- [Требования задания]:
Напишите продолжение приведенного ниже текста о введении военно-народного управления в Дагестане, начиная сразу после его последнего предложения.

- [Текст для чтения]:
▽

Сам А.И. Барятинский апробировал этот метод в Чечне, когда внедрил «мехкеме», сочетавшее горское традиционное судопроизводство с контролем со стороны российских властей [8, с. 42]. Делалось это «в виде опыта», который в итоге был признан удачной, хотя и временной мерой [9, с. 648].

Теперь предстояло распространить военно-народное управление на всю территорию Северо-Восточного Кавказа и добиться того, чтобы адатное судопроизводство не противоречило основным законам империи. Следить за этим предстояло военным властям, прямое вмешательство которых в местную судебную практику признавалось возможным в исключительных случаях. На первый взгляд, эта схема вообще выводила духовенство за рамки судопроизводства. Но жизнь показала, что сделать это не просто затруднительно, а вообще невозможно.

Одним из первых подвергся преобразованию Дагестан. После завершения боевых действий на его территории власть делили между собой военная администрация и представители старой знати, которая после ликвидации имамата

рассчитывала вернуть себе былое могущество. Нужно было без промедления регламентировать местное управление и судопроизводство, что и сделал князь А. И. Барятинский, когда в апреле 1860 г утвердил «Проект положения об управлении Дагестанскою областью».

Согласно его положениям формировалась Дагестанская область в составе Кавказского края. В свою очередь, она состояла из четырёх военных отделов и двух гражданских управлений. Военные отделы включали Северный, Южный, Средний и Верхний Дагестан, где были учреждены округа, а гражданское управление - Дербентское градоначальство и управление городом Петровском. Сохранялись и три ханства вместе с шамхальством Тарковским.

В пункте 11 говорилось, что военное управление подразделялось на три отрасли, включавшие управление войсками, горскими обществами и ханское управление. Руководил всем этим начальник Дагестанской области в звании командующего войсками. В его подчинении находились Штаб и Канцелярия.

Канцелярия, в свою очередь, состояла из двух отделений, одно из которых занималось непосредственно проблемами автохтонных народов. Оно с отчётами выходило на начальника Штаба, и такая практика должна была сохраняться до тех пор, пока Дагестан находился в военном управлении.

△

- [Исходные данные]:
▽

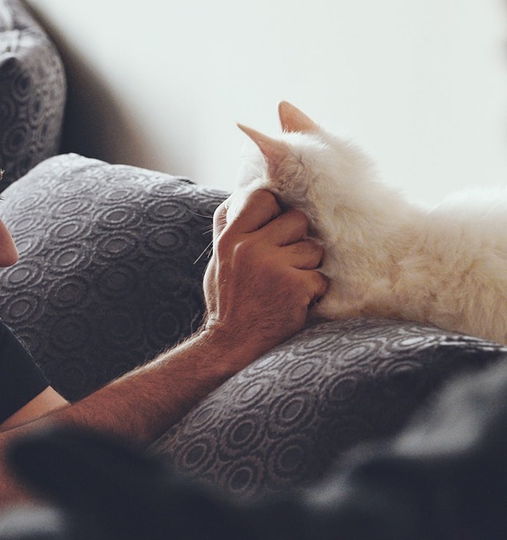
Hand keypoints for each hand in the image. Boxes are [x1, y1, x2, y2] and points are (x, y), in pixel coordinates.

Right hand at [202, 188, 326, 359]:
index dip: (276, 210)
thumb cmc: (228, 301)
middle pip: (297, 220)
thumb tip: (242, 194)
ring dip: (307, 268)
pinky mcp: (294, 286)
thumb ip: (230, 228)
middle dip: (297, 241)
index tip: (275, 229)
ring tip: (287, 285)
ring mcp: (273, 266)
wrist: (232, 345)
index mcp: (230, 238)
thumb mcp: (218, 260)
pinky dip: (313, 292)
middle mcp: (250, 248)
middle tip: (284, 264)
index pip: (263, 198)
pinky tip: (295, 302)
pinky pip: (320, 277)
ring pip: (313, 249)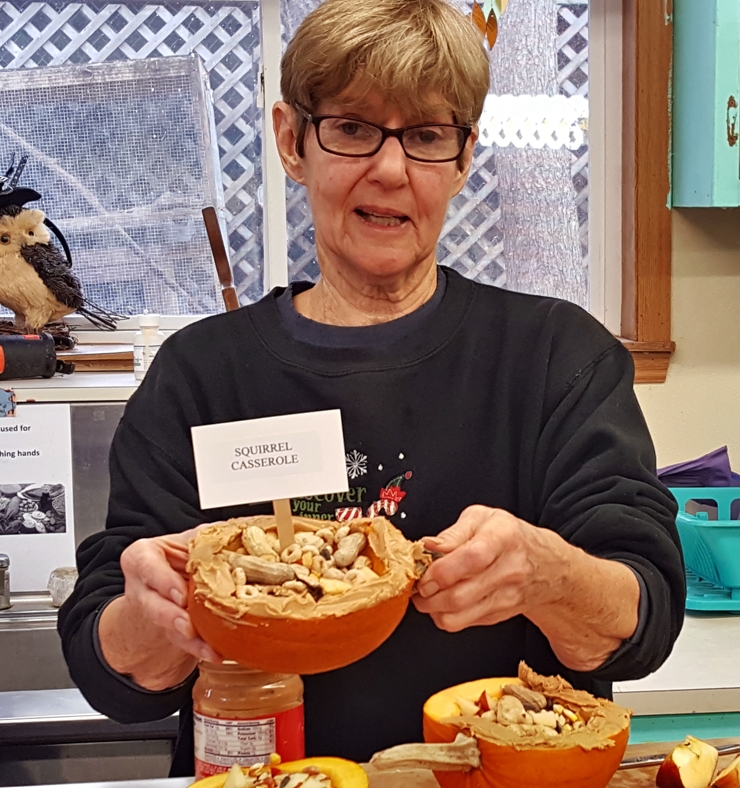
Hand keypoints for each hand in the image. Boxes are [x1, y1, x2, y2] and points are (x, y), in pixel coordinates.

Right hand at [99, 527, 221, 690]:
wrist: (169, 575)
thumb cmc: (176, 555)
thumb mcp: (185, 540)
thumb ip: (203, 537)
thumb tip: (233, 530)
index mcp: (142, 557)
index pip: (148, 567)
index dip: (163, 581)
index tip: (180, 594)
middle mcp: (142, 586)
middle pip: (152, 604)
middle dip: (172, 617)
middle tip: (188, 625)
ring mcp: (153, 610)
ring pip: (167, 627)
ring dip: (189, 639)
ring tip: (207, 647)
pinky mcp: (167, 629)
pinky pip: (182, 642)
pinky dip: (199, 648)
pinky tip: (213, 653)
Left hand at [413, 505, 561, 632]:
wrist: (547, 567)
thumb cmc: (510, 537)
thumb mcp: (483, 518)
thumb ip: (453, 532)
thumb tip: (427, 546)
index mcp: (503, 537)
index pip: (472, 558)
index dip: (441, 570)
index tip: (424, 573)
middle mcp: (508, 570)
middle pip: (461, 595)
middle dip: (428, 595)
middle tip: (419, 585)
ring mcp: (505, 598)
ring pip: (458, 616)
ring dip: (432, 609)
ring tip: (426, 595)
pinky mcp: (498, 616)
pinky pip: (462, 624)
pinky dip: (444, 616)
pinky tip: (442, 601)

△

- [Результат задания]:
Для осуществления судебной практики учреждались Дагестанский областной суд, ведавший гражданскими и уголовными делами, расположенный в Дербенте, и Дагестанский народный суд, рассматривающий вопросы, связанные с туземным населением, находящийся в Темир-Хан-Шуре.

Во главе каждого отдела были свои воинские начальники. Были они и во главе округов. Что касается Тарковского владения, то здесь по-прежнему управлял шамхал, а ханствами - ханы. Обращает на себя внимание тот факт, что в состав окружного управления, помимо российских офицеров, входили ещё и медики, «для пользования жителей округа», а также представители местных обществ [1, с. 435].

Оговаривалось, что «состоящие при округах медики, находясь в полном распоряжении начальников окружных управлений, обязаны лечить являющихся, или представляемых к ним больных бесплатно...» [7, с. 263]. Представляется, что такая забота должна была обеспечить авторитет и уважение новым органам власти со стороны местных жителей.

Каждый округ делился на наибства. Исключение было сделано для Кайтаго-Табасаранского и Даргинского, т.к. власти сочли возможным оставить здесь уже привычные формы управления.

По новым правилам управление Дагестанской областью осуществлялось по законам империи и по народным обычаям. Подчёркивалось, что данные правила не являются догмой и могут подвергаться коррективам. При необходимости можно было вносить дополнения «на основании опыта и развивающейся в них потребности» [7, с. 263].

Административно-судебная система имела чётко выраженную властную вертикаль, на вершине которой находился начальник Дагестанской области. В его руках были сосредоточены все административные, финансовые, хозяйственные, судебные и военные полномочия. Военное руководство должно было принимать и рассматривать жалобы на решения окружных судов, могло пересмотреть вынесенный приговор и даже передать решение вопроса на рассмотрение командующего войсками области.

Окружные начальники возглавляли Окружные народные суды и имели в них право голоса. Привилегией председателя было получение перевеса при голосовании, если мнения разделялись в равной степени.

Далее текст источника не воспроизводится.